# SERPA warning/issue



## Cabbage Head (Oct 12, 2009)

I was sent a pdf file about this.  There are a couple photo's with a pistol indicating where the contact is made to jam it all up.  No idea how to add it.  If you need it just PM and I will forward it.



"Serpa Holster Information
At a recent Summer Firearms training I witnessed an officer practicing the support hand (only) reload and stoppage
drills. The officer had inserted his G21 reversed, into his Serpa holster and was unable to draw it out, until the
holster had been partially disassembled. A screw was removed and a part of the holster fell out, allowing the pistol
to be drawn.
I mentioned this to a list member who reported the following regarding Glock pistols, and I’ve subsequently had
notice of the same circumstance taking place with a S&W M&P.
From a technical evaluator:
“I was able to duplicate the problem.
Look inside the empty holster. Along the back wall, there's a plastic bar that starts in front of the trigger guard and
ends about halfway to the bottom of the holster. As the gun is inserted, that bar is compressed against the holster
body by the dust cover, creating a friction fit. If you insert the gun upside down as described, that lever is
compressed first by the front sight, then by the balance of the slide, creating the same friction fit. The trouble starts
after the front sight clears the end of that bar. The FS is taller than the slide, and after the end of the bar clears the
FS, the bar snaps down onto the slide. When you try to pull the gun back out, the bar catches the FS locking the gun
in place.
You can correct the problem by removing the screw that holds the bar in place, or you can slide a long narrow
paddle of some sort in to raise the bar above the FS allowing it to clear.
Fatal flaw: This cannot be corrected while in the fight. The gun is stuck.
I could duplicate this holster failure with Glocks 17, 21, and 23 and the appropriate Serpa for each. Unknown how
other designs might be impacted.
If users insist on keeping the Serpa, they must not employ this particular method of refunctioning the gun.
There are many other, high quality, holster options which have no such problems.”


----------



## DA SWO (Oct 12, 2009)

Am I reading this correctly?  If I put the weapon in upside down the holster malfunctions?


----------



## Pete S (Oct 12, 2009)

I don't know why people like the SERPA anyway.

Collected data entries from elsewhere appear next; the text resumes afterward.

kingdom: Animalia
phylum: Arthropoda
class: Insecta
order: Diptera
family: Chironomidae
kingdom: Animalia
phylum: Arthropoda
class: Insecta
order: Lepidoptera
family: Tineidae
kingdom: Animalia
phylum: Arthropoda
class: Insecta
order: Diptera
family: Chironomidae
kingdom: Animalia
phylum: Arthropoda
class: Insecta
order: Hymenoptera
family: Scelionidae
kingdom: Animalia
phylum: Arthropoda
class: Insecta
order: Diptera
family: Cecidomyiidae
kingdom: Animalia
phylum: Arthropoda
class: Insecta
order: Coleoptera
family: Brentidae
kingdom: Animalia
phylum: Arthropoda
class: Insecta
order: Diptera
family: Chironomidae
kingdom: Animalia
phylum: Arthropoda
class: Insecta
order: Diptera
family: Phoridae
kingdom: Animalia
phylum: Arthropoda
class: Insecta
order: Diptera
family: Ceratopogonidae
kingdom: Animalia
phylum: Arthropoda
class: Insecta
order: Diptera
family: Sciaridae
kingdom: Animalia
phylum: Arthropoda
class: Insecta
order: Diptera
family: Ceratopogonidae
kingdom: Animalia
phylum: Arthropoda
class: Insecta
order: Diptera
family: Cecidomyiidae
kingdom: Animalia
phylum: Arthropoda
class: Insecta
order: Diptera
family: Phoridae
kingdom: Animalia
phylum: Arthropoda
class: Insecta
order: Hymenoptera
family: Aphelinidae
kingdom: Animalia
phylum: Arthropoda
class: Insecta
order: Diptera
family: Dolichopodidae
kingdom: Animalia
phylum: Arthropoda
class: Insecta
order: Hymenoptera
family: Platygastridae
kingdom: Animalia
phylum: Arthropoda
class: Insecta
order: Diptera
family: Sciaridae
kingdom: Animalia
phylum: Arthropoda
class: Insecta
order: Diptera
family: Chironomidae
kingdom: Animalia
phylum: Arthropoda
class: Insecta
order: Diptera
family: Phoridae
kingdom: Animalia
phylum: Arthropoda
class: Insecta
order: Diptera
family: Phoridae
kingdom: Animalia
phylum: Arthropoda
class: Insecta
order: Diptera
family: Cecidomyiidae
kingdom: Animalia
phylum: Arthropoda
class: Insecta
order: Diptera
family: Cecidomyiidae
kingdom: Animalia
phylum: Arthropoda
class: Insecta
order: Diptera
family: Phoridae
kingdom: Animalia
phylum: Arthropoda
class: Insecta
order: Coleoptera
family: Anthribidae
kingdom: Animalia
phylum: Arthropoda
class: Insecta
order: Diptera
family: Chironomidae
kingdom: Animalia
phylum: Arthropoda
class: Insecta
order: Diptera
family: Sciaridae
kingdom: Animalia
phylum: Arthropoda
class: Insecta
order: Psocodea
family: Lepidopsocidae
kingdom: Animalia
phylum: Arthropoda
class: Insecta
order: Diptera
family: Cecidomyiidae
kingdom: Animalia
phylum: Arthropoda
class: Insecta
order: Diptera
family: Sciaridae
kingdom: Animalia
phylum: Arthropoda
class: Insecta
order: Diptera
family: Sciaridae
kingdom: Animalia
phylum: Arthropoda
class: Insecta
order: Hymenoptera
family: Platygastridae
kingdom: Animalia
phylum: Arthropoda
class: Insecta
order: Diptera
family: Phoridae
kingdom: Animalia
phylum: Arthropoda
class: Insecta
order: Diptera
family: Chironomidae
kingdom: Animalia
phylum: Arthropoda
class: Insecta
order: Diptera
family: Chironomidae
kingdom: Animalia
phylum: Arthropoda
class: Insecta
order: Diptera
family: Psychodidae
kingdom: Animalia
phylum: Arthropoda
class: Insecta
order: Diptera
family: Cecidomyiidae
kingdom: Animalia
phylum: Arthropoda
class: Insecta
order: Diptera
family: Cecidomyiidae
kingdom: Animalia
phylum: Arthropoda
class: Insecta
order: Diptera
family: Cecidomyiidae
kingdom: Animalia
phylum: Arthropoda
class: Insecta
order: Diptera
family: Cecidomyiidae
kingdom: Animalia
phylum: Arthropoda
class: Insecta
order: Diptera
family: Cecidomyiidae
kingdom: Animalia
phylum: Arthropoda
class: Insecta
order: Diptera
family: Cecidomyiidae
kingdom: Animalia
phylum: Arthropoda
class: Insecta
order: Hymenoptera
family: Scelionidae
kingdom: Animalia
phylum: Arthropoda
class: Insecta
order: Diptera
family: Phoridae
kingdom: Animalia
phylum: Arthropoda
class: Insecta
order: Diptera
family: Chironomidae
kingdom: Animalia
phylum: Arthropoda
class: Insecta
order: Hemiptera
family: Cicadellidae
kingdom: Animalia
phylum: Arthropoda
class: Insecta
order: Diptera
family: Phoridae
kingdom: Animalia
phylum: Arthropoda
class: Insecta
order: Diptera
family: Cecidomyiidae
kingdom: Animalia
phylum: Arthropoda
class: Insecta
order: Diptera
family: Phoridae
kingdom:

Safariland or Bladetech are the only way to go.


----------



## JJOIFVET (Oct 12, 2009)

I think SERPA is a piece of shit. My company went to Mid South a couple of years ago and out of 70 SERPAS, 45 of the buttons fell off. I now use Safari Land with the thumb break.


----------



## Ranger Psych (Oct 12, 2009)

SOWT: yeah.. some places teach to use the holster to hold the weapon for reloading when one arm is down, if it's your primary side you're putting it in the holster backwards to reload it easier. 

for me, I never like that... I just put it inbetween my knees and rack it off the rear sight on my gear.


----------



## 104TN (Oct 12, 2009)

Front site against a boot heel works too.


----------



## Ranger Psych (Oct 12, 2009)

That works too, I just prefer the rear sight since you can have a bit more gross motion with the body as well as still keep from flagging yourself. 

I use the holster as normal for reloads and slide racking if it's single handed on my firing side, but use my belt or duty belt out and away from the body for slide racking, and hold the gun between my legs for reloading if it's weak side I'm forced to use.


----------



## DA SWO (Oct 13, 2009)

JJOIFVET said:


> I think SERPA is a piece of shit. My company went to Mid South a couple of years ago and out of 70 SERPAS, 45 of the buttons fell off. I now use Safari Land with the thumb break.



Wear and tear? Shitty construction?  
Had a SERPA on my last deployment, but was a fobbit so it didn't get beat up much.  I like the attachment system (again, fobbit pov).


----------



## Cabbage Head (Oct 13, 2009)

Ya, the photos show the pistol inside the holster backwards.  

I have mixed issues with the holster in general.  I like the simplicity of it, yet have heard issues with people under stress, while activating the release placing their trigger finger immediately inside the trigger guard upon drawing the pistol and having a ND.  Not a good thing.

So far I have been using it as a duty holster and for SRT (both level 3).  So far no complaints.


----------



## Dallas5101 (Oct 19, 2009)

*No problems so far with my SERPA*

I have been using my SERPA for just over a year and a half now with no issues.  I have taken it through Mid-South twice, T1G, SFAUC, and a deployment with only minor scratches.  I now have 2, one drop leg that I never use and another I have mounted on my pistol belt with a 3" drop on it.  It works great for me.


----------